Single by Fred Neil

from the album Fred Neil
- Released: January 1967
- Genre: Folk rock
- Length: 2:26
- Label: Elektra
- Songwriter: Fred Neil
- Producer: Nik Venet

= The Dolphins (song) =

"The Dolphins" is a song written and recorded by the American singer-songwriter Fred Neil and released in January 1967 on his eponymous second solo album Fred Neil, as well as being issued as a single.

Writer Mark Brend described the song's lyrics as "ambivalent and elusive", and its use of a chorus line "I've been searching for the dolphins in the sea" is purely a metaphorical one.
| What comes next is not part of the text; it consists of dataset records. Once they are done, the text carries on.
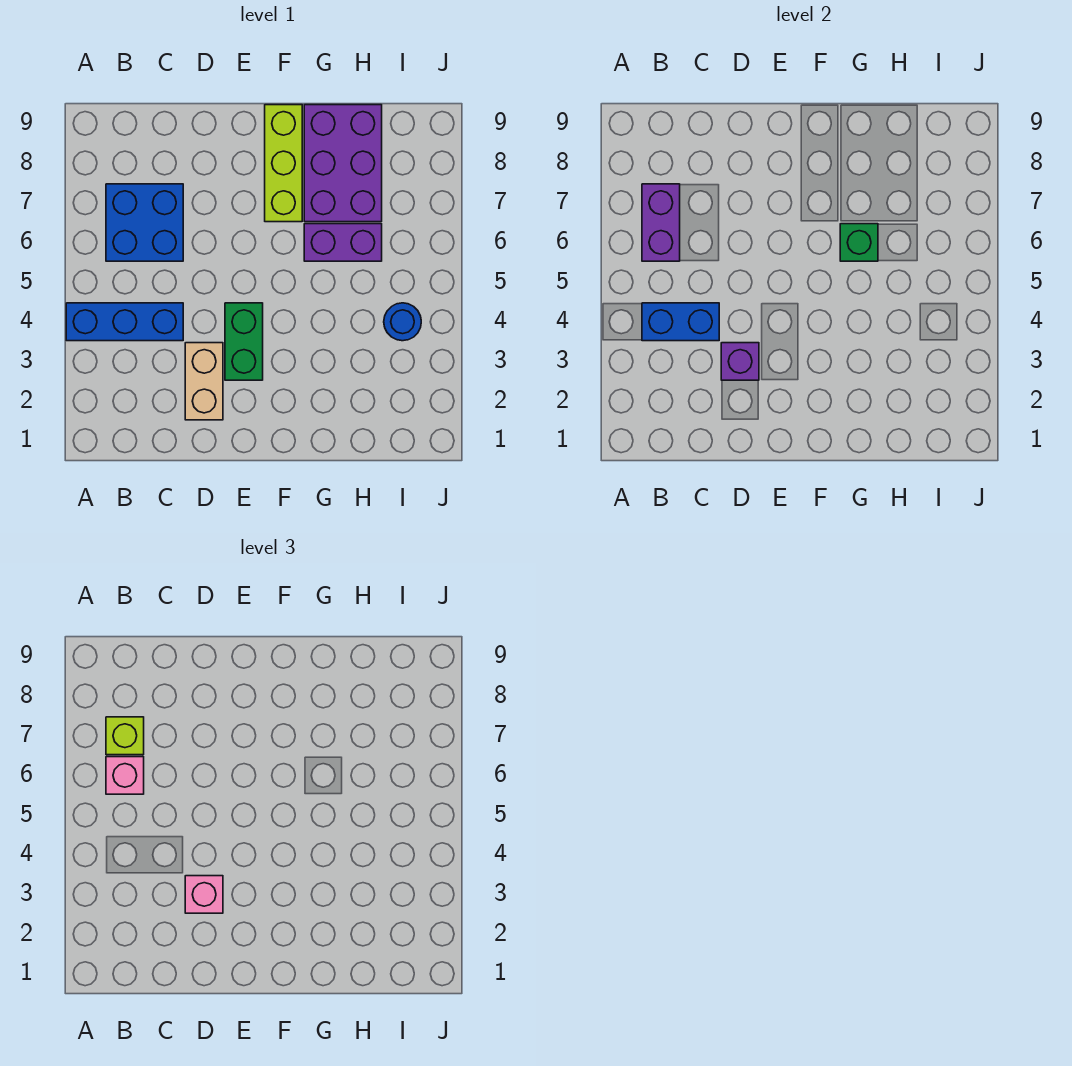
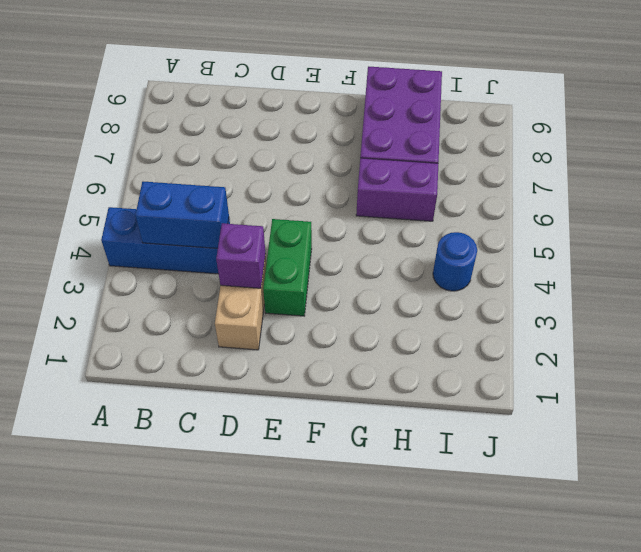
none -> blue brick B6:C7 level 1
none -> lime brick F7:F9 level 1
none -> purple brick B6:B7 level 2

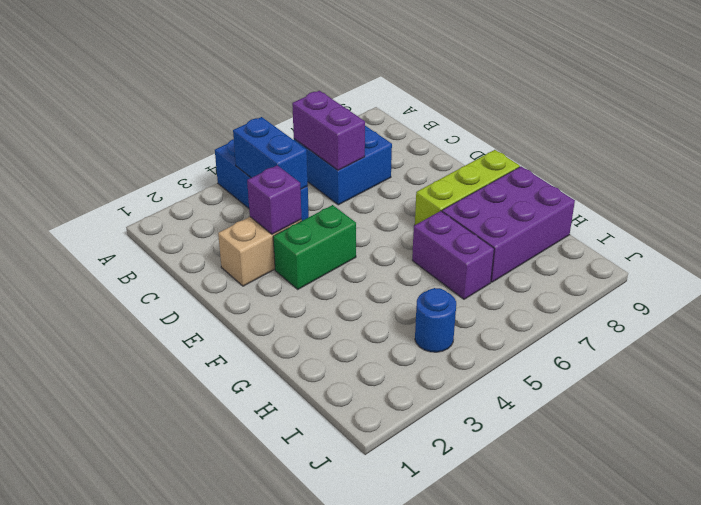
purple brick B6:C6 level 2 -> purple brick B6:B7 level 2
none -> green brick G6 level 2
none -> pink brick B6 level 3
none -> lime brick B7 level 3

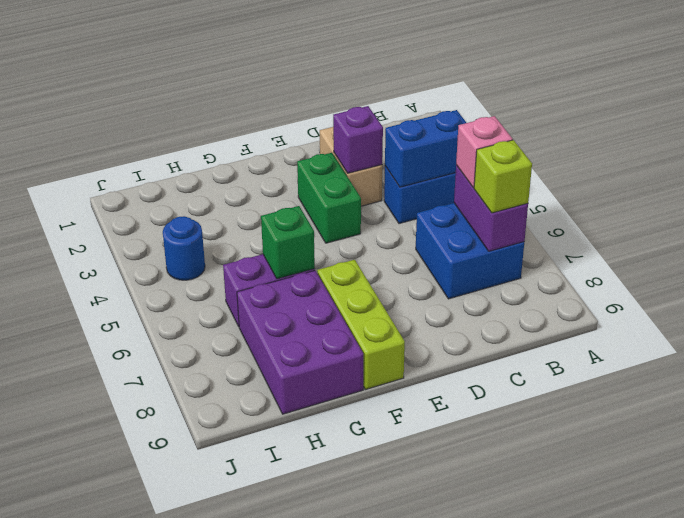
none -> pink brick D3 level 3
Nevertheless Neil, who had been interested in dolphins since the mid-1960s when he began visiting the Miami Seaquarium, went on to found the Dolphin Research Project with Ric O'Barry in 1970, an organization dedicated to stopping the capture, trafficking and exploitation of dolphins worldwide.
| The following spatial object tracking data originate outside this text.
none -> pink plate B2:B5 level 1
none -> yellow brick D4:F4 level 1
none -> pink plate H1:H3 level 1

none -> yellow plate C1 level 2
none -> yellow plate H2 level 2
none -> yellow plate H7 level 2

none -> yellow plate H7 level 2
The song was frequently performed by Tim Buckley, who had been present during Neil's recording of the song on October 11, 1966, although Buckley did not record his own version until his album Sefronia in 1973.
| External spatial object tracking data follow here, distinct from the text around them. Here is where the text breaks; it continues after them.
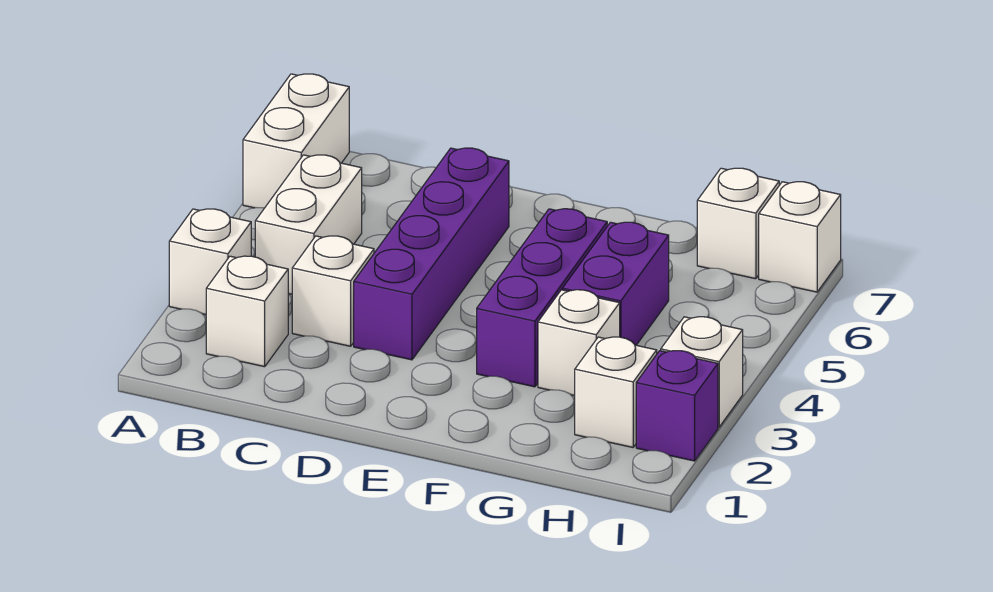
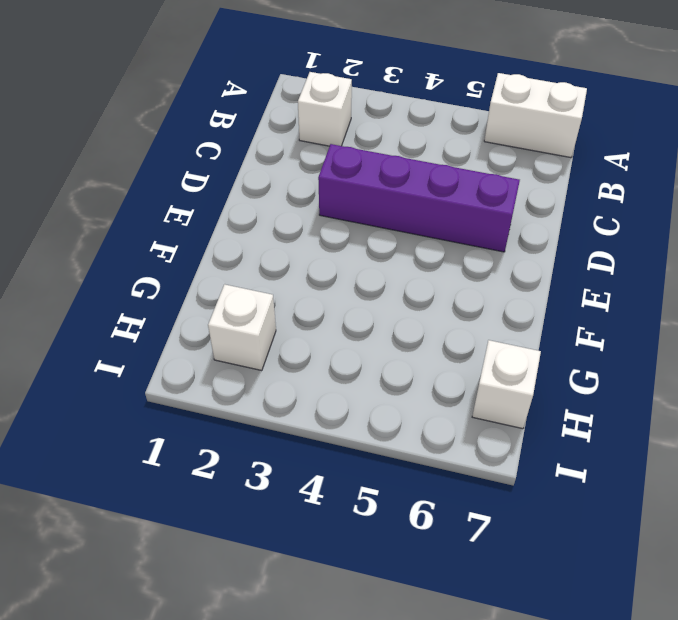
none -> white brick A3 level 1
none -> white brick B4:B5 level 1
none -> white brick C3 level 1

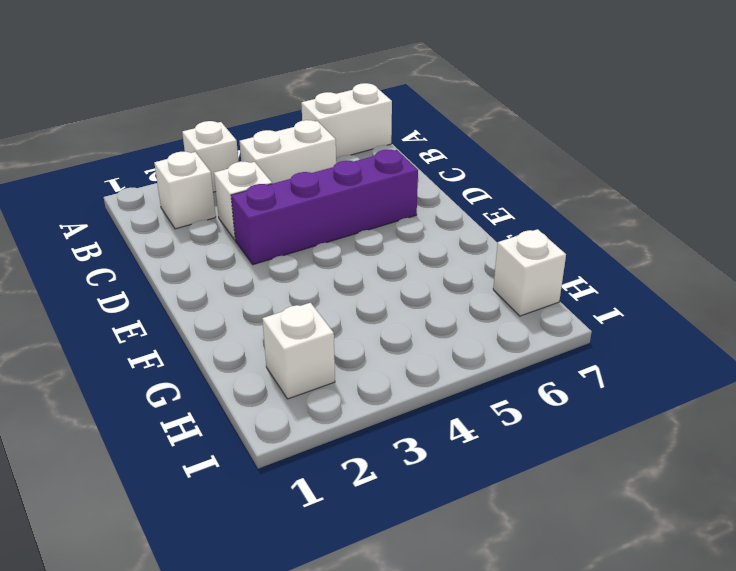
none -> purple brick F3:F5 level 1
none -> white brick G3 level 1
none -> purple brick G4:G5 level 1

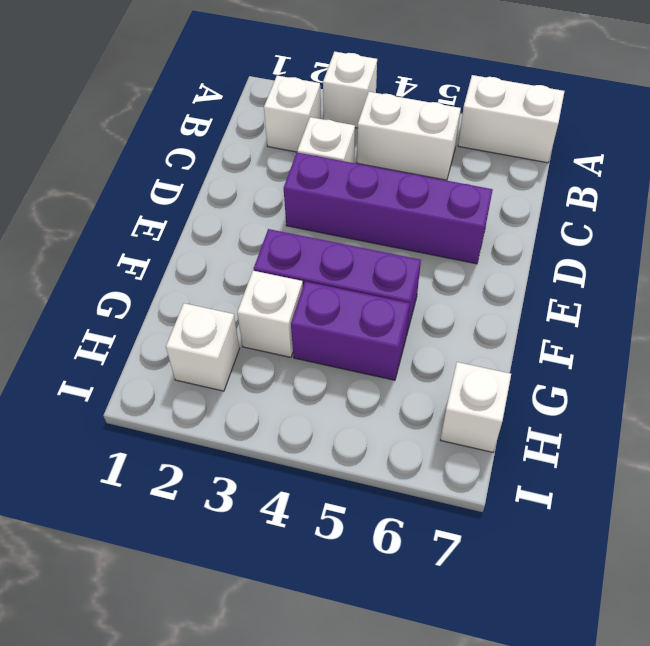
none -> purple brick I2 level 1
none -> white brick I3 level 1
none -> white brick I7 level 1

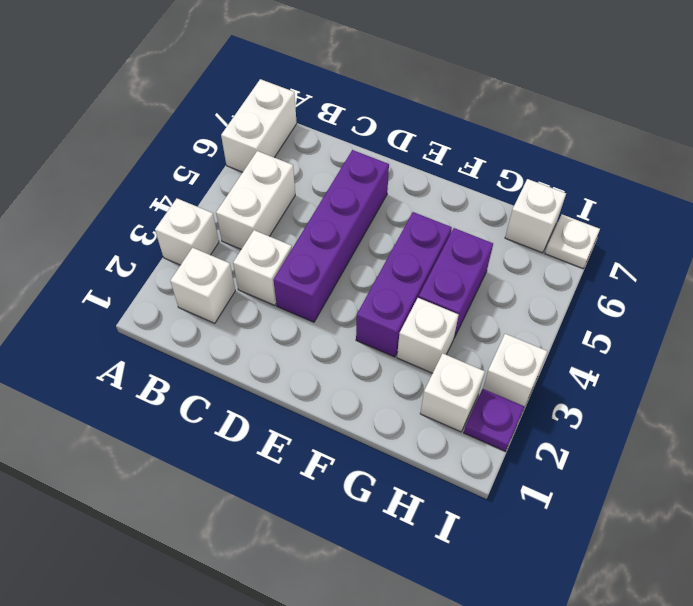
purple plate I2 level 1 -> purple brick I2 level 1
white plate I7 level 1 -> white brick I7 level 1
Since 1967 the song has also been recorded by other notable artists such as Al Wilson (1968), Linda Ronstadt (1969), Harry Belafonte (1969), It's A Beautiful Day (1970), Ritchie Havens (live, 1972), Billy Bragg (1991), Eddi Reader (1992), The The (1993) Beth Orton (1997), and Dave Alvin with The Third Mind (2020).

The song also appears in season 6, episode 9 of The Sopranos (The Ride).